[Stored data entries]

============

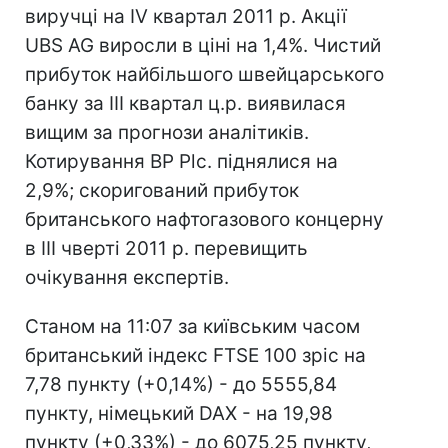
виручці на IV квартал 2011 р. Акції
UBS AG виросли в ціні на 1,4%. Чистий
прибуток найбільшого швейцарського
банку за III квартал ц.р. виявилася
вищим за прогнози аналітиків.
Котирування BP Plc. піднялися на
2,9%; скоригований прибуток
британського нафтогазового концерну
в III чверті 2011 р. перевищить
очікування експертів.
Станом на 11:07 за київським часом
британський індекс FTSE 100 зріс на
7,78 пункту (+0,14%) - до 5555,84
пункту, німецький DAX - на 19,98
пункту (+0,33%) - до 6075,25 пункту,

============

• [EXERCISE REQUIREMENTS] Gather each line in these records that contains the string "пункту".

• [TASK OUTPUT]
7,78 пункту (+0,14%) - до 5555,84
пункту, німецький DAX - на 19,98
пункту (+0,33%) - до 6075,25 пункту,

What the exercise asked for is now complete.